*** Opening of DATASET EXCERPTS ***
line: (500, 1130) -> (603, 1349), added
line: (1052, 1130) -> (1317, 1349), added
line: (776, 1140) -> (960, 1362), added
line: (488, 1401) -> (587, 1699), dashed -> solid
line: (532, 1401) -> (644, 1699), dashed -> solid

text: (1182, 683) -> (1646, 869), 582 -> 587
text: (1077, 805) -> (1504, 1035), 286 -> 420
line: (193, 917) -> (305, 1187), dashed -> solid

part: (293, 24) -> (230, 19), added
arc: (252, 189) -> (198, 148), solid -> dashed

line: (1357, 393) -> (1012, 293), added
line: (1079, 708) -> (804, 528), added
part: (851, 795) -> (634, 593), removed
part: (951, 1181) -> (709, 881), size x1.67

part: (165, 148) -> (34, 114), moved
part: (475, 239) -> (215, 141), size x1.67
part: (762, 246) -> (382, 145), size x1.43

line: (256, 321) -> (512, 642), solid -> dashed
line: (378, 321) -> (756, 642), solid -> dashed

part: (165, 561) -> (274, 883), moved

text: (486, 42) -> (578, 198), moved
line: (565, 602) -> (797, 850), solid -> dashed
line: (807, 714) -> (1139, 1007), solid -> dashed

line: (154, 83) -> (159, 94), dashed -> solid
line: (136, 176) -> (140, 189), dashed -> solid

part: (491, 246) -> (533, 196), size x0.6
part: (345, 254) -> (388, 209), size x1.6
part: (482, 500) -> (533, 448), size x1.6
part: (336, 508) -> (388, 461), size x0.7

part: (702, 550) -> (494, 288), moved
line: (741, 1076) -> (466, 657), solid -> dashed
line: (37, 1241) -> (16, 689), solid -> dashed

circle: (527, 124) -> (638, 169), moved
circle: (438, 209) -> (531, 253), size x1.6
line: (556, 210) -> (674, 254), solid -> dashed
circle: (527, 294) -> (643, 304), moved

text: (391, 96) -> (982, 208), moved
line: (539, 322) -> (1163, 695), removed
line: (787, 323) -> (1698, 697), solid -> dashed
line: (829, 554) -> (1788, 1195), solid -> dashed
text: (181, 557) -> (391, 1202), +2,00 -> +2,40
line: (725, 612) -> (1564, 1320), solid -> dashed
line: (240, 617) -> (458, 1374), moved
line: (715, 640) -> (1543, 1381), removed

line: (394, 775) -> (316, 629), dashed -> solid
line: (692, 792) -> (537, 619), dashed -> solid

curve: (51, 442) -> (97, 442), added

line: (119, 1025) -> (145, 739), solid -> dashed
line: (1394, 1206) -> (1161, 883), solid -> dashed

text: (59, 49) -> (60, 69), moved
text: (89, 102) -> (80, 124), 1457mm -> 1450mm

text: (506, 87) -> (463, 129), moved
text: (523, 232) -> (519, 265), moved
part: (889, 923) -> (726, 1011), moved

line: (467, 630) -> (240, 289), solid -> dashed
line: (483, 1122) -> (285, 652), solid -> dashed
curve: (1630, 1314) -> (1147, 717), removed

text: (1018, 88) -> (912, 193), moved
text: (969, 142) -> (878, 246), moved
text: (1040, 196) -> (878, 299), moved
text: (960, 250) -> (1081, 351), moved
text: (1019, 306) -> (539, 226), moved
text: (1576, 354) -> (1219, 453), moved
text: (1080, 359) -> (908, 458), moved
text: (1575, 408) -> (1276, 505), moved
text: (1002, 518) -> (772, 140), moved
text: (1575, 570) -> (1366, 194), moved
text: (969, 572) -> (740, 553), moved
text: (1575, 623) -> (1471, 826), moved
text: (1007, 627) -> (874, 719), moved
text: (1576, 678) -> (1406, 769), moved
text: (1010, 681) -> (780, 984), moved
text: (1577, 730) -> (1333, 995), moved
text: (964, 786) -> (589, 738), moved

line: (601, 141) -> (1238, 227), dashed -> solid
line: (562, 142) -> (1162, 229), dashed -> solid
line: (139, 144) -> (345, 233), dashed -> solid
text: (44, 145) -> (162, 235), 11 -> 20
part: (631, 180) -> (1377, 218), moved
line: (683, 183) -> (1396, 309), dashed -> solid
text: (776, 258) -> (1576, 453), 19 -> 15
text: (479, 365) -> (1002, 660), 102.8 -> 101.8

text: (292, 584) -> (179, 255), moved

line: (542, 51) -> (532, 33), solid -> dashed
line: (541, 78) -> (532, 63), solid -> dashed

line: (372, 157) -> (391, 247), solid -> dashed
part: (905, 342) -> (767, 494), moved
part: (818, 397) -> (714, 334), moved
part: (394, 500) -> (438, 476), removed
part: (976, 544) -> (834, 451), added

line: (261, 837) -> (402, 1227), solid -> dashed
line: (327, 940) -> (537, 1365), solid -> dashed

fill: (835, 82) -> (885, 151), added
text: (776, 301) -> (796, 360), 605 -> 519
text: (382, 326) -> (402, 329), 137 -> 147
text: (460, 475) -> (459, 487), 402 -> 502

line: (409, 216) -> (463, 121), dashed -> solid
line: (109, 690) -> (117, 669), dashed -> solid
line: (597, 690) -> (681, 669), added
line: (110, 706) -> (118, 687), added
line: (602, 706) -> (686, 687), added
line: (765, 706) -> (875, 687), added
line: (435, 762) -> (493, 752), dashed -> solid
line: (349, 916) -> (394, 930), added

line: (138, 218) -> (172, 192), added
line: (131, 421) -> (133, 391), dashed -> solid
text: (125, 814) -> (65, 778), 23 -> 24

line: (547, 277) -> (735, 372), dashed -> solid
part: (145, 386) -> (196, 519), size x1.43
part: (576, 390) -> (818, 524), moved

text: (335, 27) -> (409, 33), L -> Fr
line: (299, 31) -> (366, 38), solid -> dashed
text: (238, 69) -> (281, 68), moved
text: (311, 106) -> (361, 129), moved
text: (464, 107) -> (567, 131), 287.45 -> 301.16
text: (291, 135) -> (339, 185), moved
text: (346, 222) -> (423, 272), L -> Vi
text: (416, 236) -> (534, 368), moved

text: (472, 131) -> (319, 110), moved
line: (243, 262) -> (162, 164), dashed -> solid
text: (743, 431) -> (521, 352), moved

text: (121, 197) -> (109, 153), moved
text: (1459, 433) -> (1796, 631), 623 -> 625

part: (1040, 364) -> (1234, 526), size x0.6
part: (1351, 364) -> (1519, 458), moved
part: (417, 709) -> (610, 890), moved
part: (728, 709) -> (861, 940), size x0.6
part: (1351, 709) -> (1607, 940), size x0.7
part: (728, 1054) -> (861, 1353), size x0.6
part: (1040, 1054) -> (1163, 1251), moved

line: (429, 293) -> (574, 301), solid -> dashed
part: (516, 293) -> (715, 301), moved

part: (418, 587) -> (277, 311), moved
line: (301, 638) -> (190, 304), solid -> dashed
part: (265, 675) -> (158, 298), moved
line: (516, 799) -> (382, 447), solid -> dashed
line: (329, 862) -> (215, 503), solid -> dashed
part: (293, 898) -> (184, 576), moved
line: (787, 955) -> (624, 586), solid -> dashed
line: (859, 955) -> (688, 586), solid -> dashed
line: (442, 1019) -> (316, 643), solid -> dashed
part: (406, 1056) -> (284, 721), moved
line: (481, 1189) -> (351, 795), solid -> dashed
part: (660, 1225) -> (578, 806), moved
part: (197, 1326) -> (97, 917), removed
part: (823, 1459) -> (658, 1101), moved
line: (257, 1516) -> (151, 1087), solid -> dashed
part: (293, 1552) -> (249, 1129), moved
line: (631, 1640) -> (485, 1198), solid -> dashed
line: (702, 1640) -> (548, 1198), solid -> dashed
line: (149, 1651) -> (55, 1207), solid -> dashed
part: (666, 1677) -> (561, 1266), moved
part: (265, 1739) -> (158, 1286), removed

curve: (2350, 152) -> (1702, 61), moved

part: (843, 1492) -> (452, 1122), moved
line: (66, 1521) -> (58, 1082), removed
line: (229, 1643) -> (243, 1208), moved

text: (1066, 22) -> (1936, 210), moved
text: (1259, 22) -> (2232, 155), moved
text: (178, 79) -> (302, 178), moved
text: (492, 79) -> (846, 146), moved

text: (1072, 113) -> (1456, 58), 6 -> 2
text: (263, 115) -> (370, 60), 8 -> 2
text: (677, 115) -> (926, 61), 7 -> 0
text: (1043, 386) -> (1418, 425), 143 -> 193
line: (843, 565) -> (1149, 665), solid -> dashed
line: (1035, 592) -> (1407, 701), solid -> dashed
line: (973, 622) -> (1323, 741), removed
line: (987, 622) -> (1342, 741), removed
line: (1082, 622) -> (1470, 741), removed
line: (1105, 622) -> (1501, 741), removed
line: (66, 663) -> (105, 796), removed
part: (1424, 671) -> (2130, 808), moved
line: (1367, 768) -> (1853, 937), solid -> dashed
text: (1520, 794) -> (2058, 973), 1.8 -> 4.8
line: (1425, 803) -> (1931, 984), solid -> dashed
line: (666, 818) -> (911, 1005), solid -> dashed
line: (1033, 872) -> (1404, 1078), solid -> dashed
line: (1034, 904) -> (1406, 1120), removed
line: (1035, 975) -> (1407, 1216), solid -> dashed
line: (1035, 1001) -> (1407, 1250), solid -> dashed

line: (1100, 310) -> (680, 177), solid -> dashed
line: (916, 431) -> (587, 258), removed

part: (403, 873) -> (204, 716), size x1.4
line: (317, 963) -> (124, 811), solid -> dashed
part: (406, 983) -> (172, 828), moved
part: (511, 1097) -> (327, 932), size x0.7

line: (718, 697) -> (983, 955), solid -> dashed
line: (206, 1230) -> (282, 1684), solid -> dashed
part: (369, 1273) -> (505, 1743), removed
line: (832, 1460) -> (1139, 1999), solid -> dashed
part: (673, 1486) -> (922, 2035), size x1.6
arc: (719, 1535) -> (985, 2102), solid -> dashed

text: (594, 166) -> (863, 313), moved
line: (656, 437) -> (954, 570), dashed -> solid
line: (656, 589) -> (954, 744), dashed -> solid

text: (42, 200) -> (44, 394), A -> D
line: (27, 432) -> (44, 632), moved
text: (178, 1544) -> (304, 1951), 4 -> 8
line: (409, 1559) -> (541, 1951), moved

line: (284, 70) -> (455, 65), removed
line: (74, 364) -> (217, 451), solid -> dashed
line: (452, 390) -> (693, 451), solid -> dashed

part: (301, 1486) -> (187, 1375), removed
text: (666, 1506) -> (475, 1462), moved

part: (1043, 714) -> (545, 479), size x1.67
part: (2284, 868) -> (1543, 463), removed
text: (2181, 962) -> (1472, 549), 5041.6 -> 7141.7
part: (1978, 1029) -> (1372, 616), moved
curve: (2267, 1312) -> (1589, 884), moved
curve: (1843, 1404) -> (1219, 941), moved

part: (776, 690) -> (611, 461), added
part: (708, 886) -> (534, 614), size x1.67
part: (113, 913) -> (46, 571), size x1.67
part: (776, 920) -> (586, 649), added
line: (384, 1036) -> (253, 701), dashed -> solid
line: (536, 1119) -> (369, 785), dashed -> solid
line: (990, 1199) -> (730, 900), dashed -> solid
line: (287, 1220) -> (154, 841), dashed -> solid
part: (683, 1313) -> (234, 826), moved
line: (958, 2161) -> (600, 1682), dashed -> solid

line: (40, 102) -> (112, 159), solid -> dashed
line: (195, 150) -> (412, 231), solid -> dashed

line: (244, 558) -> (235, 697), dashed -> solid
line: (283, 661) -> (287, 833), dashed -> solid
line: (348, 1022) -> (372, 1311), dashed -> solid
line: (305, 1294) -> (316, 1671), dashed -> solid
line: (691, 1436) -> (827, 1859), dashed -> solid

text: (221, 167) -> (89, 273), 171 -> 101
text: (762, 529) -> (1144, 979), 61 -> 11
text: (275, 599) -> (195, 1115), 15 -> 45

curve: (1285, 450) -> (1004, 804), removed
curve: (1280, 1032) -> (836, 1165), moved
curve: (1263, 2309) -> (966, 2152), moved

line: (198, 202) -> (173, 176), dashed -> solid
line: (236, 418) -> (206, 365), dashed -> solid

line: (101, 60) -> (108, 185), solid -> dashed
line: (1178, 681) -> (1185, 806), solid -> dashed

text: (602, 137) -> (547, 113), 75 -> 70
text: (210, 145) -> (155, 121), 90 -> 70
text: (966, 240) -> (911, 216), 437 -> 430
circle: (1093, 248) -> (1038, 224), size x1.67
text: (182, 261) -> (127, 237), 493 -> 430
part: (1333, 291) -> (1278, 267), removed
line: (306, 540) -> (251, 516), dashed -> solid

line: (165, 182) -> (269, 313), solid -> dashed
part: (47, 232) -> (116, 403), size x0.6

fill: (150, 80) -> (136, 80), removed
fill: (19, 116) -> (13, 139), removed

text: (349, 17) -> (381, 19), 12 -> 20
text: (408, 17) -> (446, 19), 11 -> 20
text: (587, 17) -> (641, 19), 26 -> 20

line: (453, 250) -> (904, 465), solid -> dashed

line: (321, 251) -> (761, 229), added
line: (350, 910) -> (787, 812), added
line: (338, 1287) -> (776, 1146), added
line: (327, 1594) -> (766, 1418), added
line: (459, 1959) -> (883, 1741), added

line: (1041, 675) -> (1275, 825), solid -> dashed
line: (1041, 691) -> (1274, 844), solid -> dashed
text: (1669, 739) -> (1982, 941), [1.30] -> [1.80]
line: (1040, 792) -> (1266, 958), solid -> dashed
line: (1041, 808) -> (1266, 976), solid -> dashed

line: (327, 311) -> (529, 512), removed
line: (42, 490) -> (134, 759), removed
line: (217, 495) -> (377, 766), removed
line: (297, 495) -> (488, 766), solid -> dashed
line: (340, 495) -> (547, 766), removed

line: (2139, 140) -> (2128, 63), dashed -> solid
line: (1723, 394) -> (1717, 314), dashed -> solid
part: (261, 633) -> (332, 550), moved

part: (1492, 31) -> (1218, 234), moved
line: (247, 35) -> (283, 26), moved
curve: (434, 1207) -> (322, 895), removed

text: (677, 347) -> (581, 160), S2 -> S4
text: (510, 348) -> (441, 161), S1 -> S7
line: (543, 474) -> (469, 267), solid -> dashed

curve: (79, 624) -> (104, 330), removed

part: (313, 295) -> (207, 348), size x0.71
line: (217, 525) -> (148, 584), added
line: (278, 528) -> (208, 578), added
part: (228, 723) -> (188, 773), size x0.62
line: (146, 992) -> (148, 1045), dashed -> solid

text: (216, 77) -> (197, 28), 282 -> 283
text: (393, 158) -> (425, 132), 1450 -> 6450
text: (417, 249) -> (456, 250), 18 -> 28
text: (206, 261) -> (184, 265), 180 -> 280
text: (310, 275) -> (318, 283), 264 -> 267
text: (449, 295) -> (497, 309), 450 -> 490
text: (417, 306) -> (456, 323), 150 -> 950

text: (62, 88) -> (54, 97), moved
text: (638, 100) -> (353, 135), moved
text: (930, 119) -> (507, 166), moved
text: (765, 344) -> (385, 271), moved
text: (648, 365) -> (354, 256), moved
*** Close of DATASET EXCERPTS ***
# [WORK INSTRUCTION]
Copy out each line of the data above, exactly, if it lies between the line holding "line: (154, 83) -> (159, 94), dashed -> solid" and the line holding "part: (336, 508) -> (388, 461), size x0.7", inclusive; copy no other line.

# [EXPECTED ANSWER]
line: (154, 83) -> (159, 94), dashed -> solid
line: (136, 176) -> (140, 189), dashed -> solid

part: (491, 246) -> (533, 196), size x0.6
part: (345, 254) -> (388, 209), size x1.6
part: (482, 500) -> (533, 448), size x1.6
part: (336, 508) -> (388, 461), size x0.7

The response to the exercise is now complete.